Dark Age Ahead: Living without Community.

For International Studies, I got to read a bonus book, and the one I chose was Dark Age Ahead, by Jane Jacobs. (It was awesome.)

The main crux of the argument that Ms. Jacobs puts forward is that North American society is heading for a Dark Age, because of the decline of certain pillars of our civilization. And she points out that a Dark Age occurs when a civilization no longer even knows what it’s lost. The people assume that they live at the pinnacle of their nation’s glory while it’s crumbling underneath them.

So what are these pillars? She outlines five, the crumbling of each which has led to a whole host of other problems we regard as the normal state of affairs.

### Stored data
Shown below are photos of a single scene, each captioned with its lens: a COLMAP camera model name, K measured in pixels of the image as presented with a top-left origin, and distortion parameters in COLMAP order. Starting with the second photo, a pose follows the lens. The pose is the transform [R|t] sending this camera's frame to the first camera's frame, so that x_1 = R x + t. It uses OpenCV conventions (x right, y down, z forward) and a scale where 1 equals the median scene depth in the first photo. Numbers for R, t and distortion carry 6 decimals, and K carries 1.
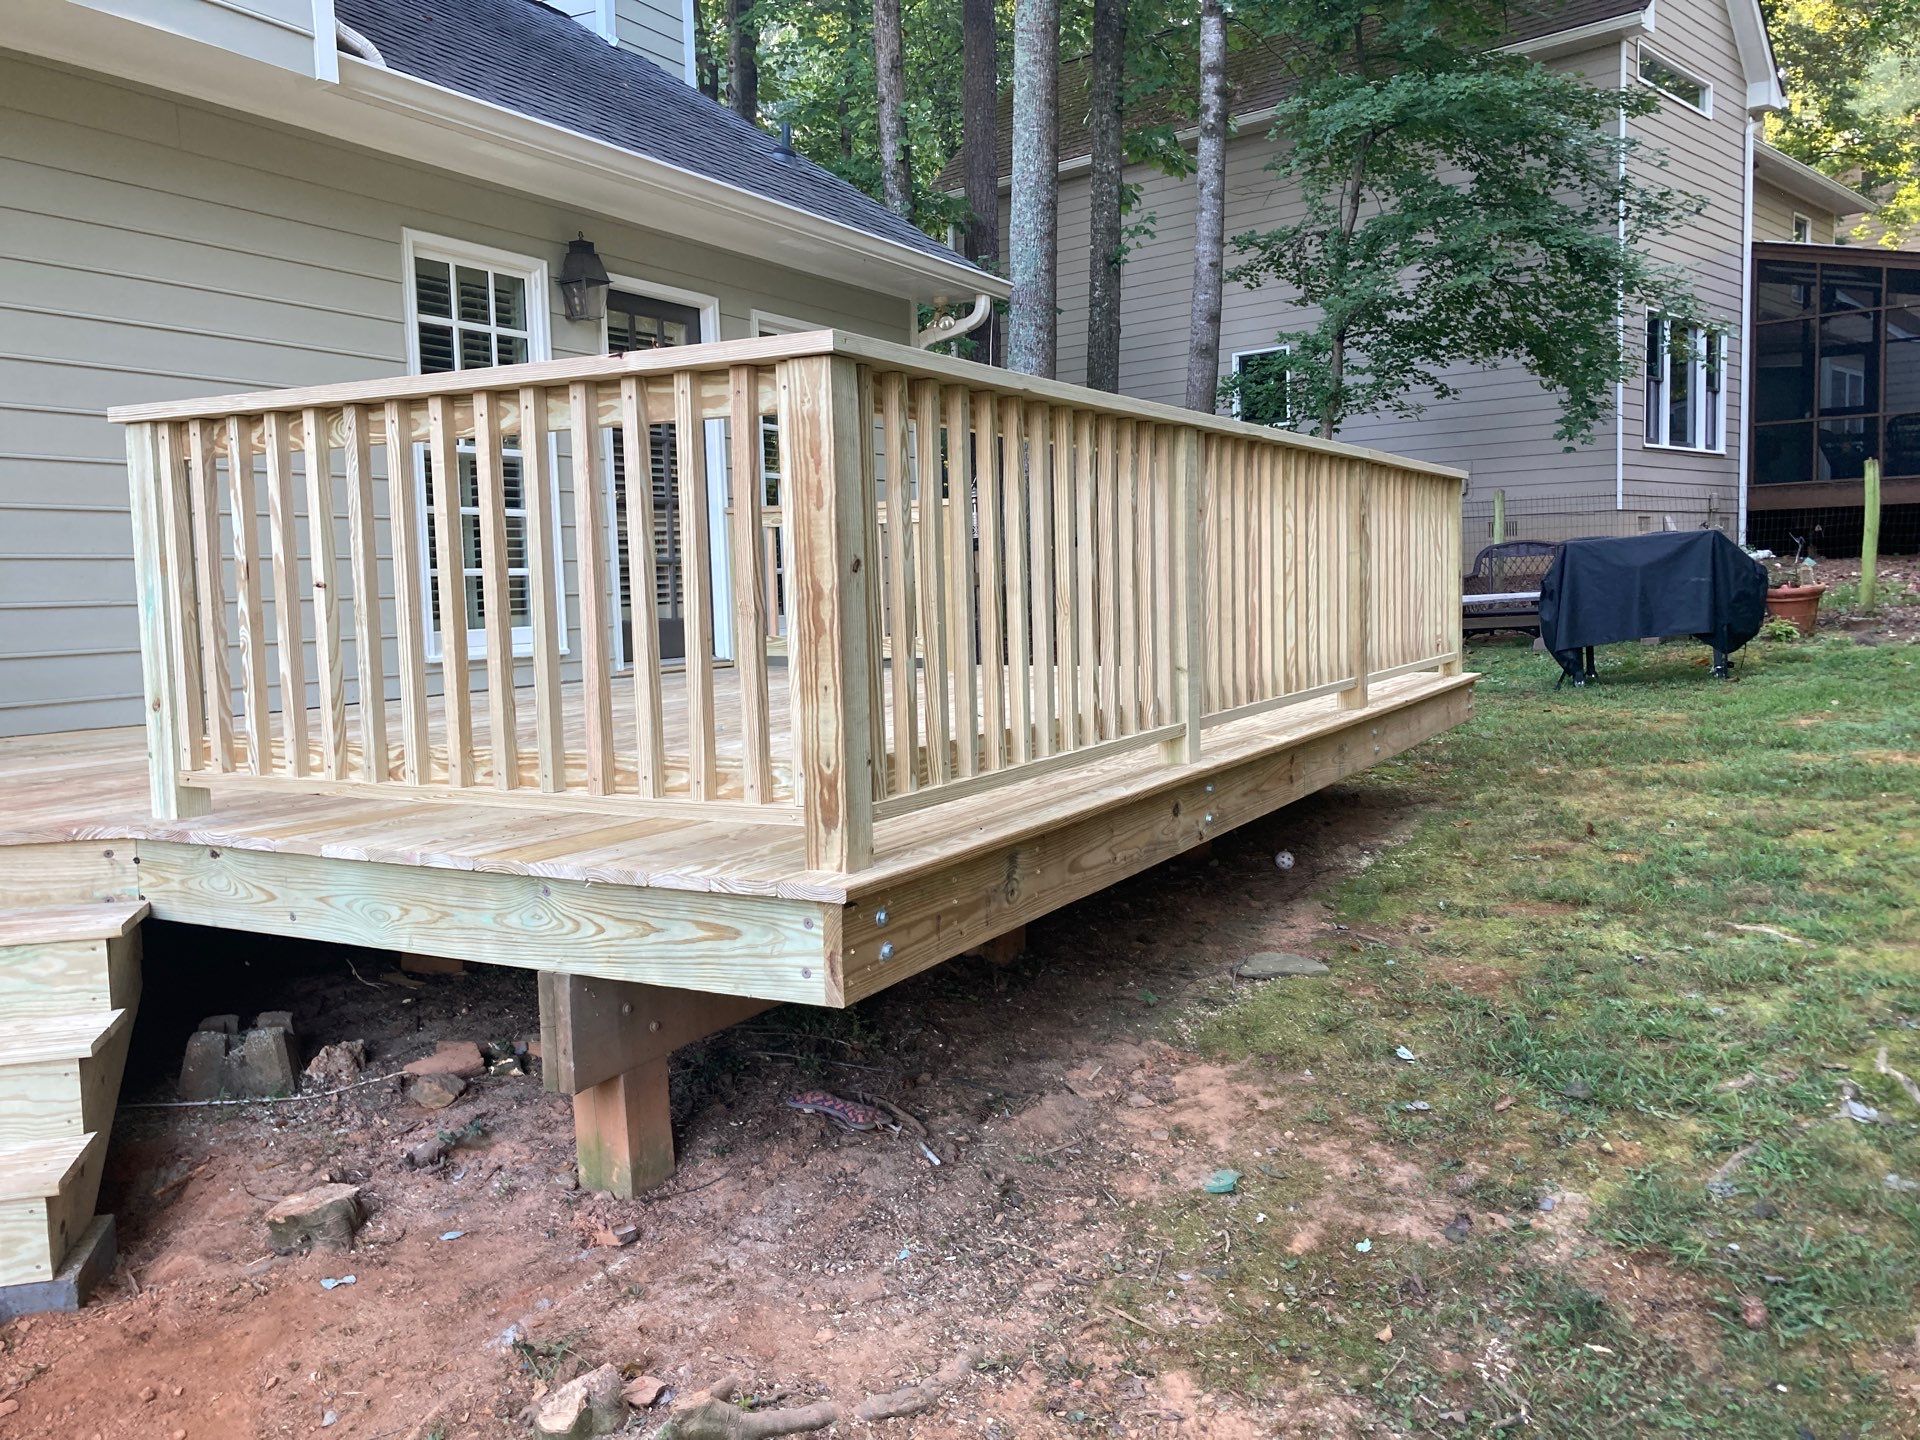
lens RADIAL K [[1571.8, 0, 962.0], [0, 1571.8, 702.5], [0, 0, 1]] dist [0.030288, -0.034167]
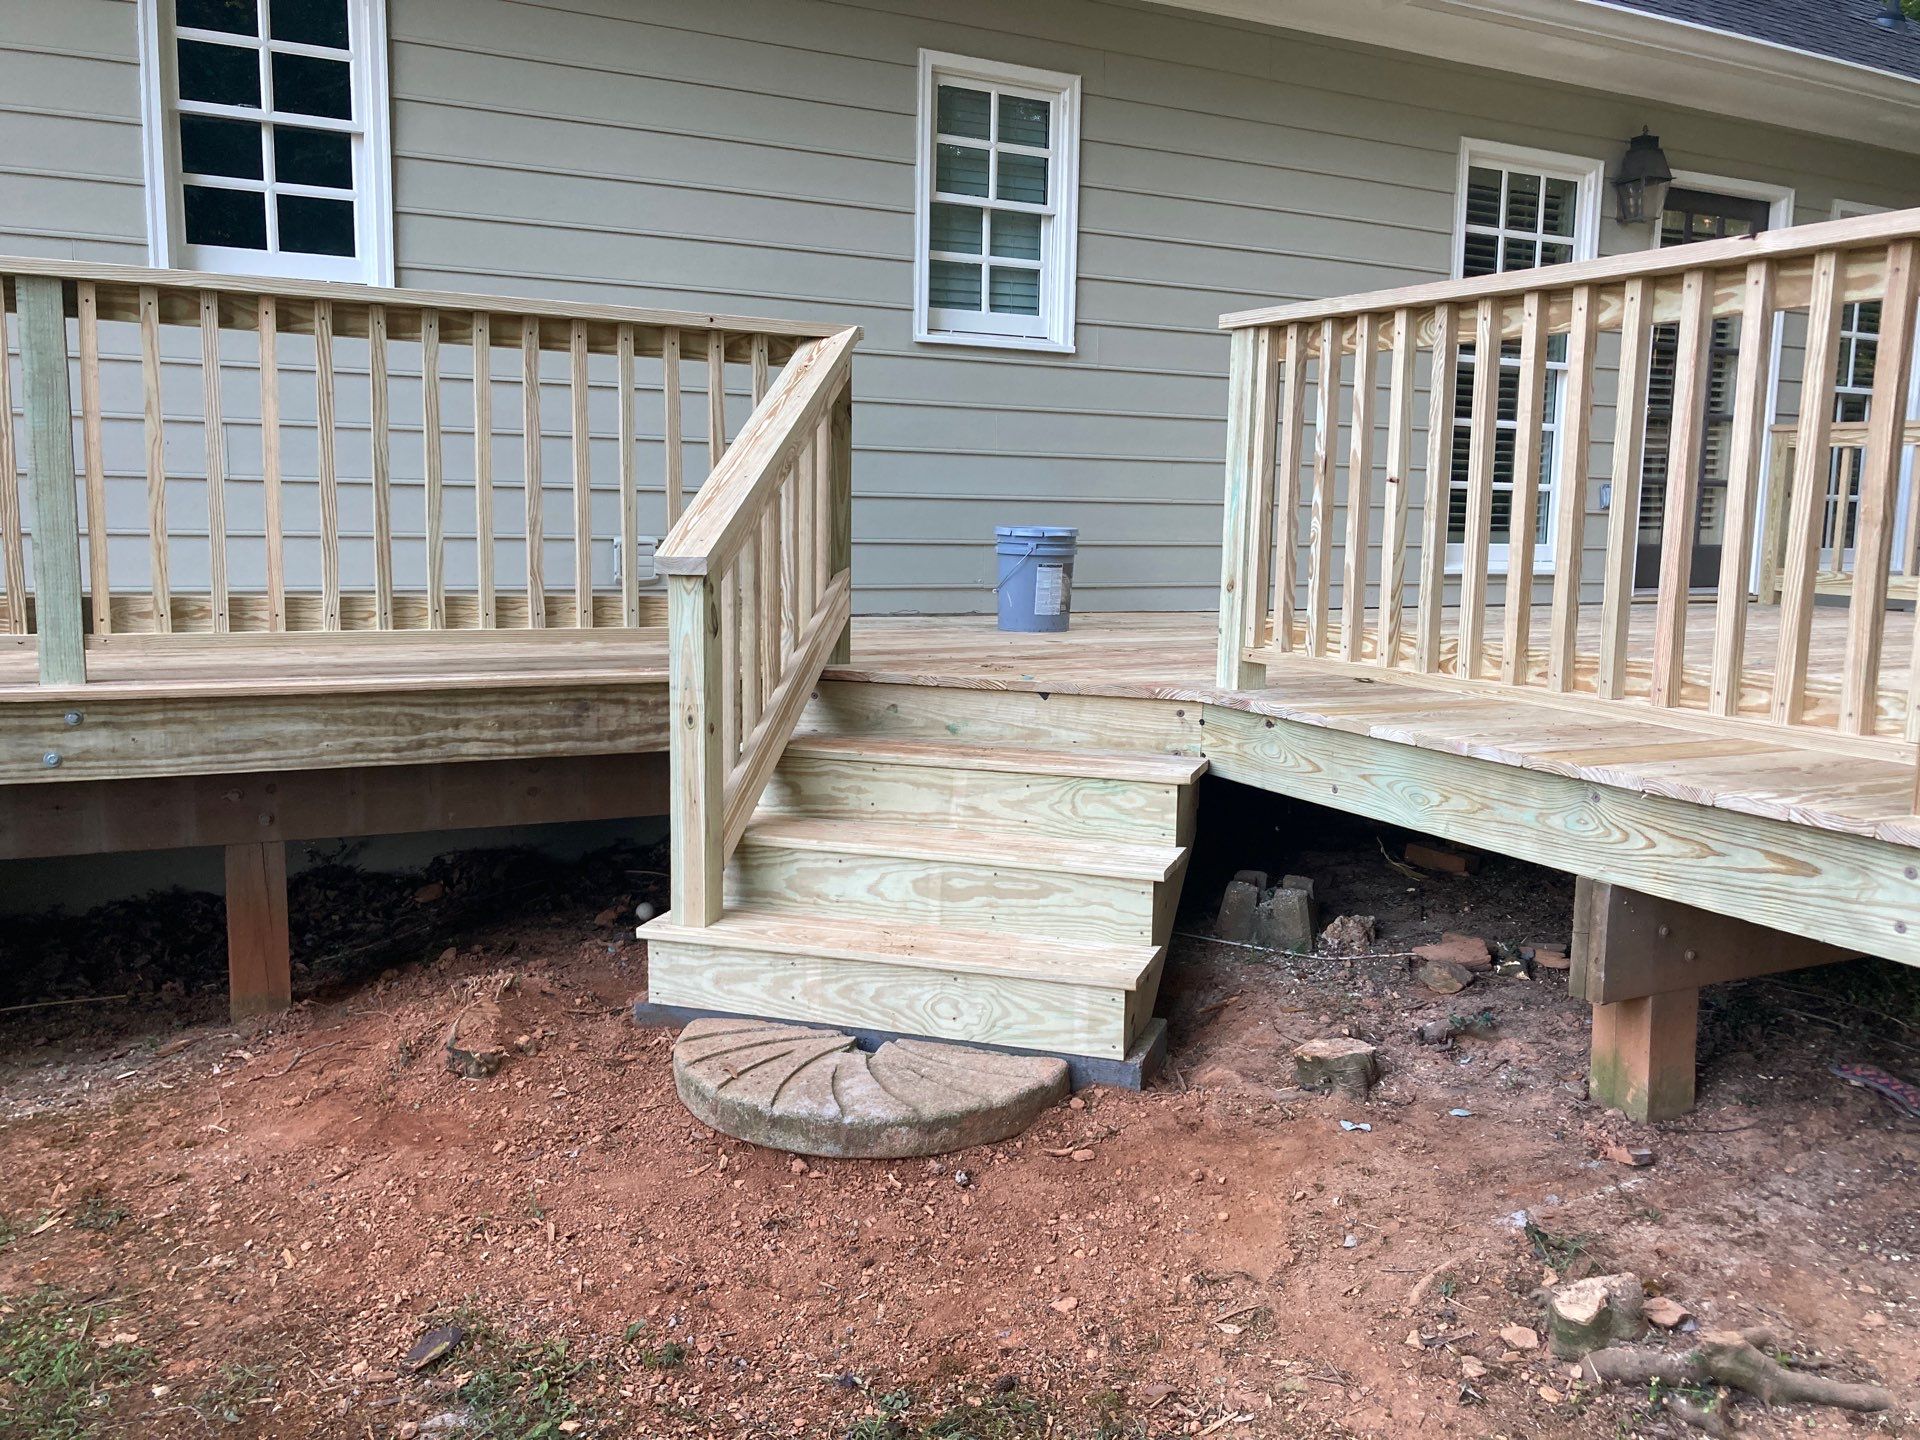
lens RADIAL K [[1571.8, 0, 972.9], [0, 1571.8, 724.2], [0, 0, 1]] dist [0.030288, -0.034167]
pose [[0.831407, 0.118257, -0.542935, -0.023993], [-0.085828, 0.992696, 0.084788, 0.010137], [0.548996, -0.023894, 0.835483, -0.014762]]
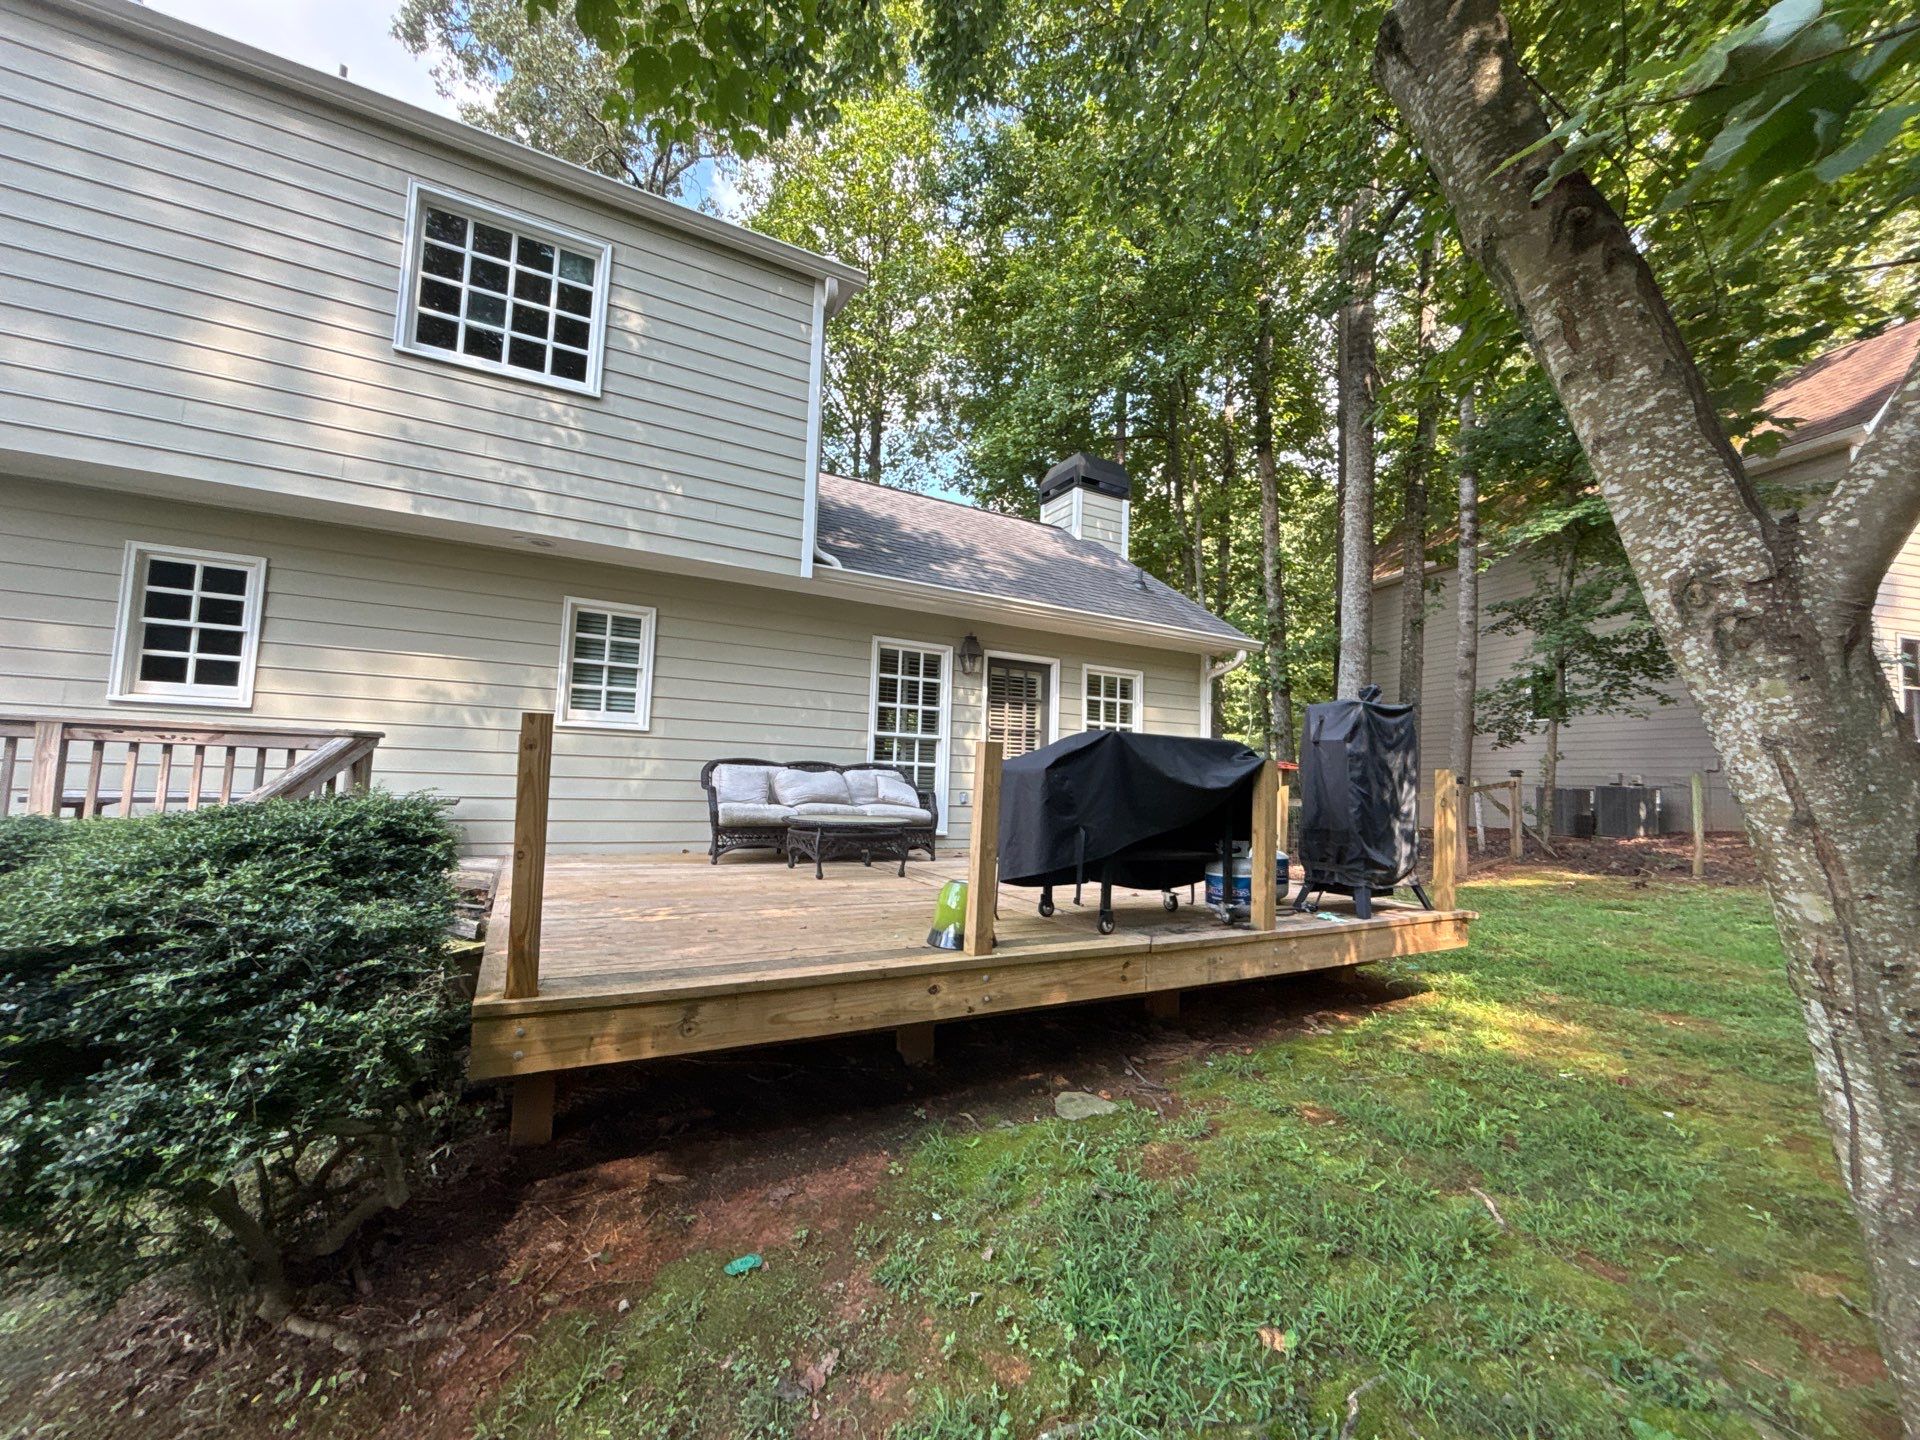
lens RADIAL K [[776.7, 0, 961.7], [0, 776.7, 718.8], [0, 0, 1]] dist [0.004432, -0.001154]
pose [[0.849189, 0.014987, -0.527876, 0.319880], [-0.098557, 0.986532, -0.130539, -0.057093], [0.518810, 0.162878, 0.839230, 0.176956]]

### Task instructions
A – According to the book review, what points does Jacobs put forward, point out, or outline? List each one.
B – Can you write out the passage of the book review that begins at the words "The main crux" and stops after "crumbling underneath them."?

### Task responses
A –
- North American society is heading for a Dark Age because of the decline of certain pillars of our civilization.
- A Dark Age occurs when a civilization no longer even knows what it's lost, and the people assume they live at the pinnacle of their nation's glory while it's crumbling underneath them.
- There are five such pillars, and the crumbling of each has led to a whole host of other problems we regard as the normal state of affairs.

B –
The main crux of the argument that Ms. Jacobs puts forward is that North American society is heading for a Dark Age, because of the decline of certain pillars of our civilization. And she points out that a Dark Age occurs when a civilization no longer even knows what it’s lost. The people assume that they live at the pinnacle of their nation’s glory while it’s crumbling underneath them.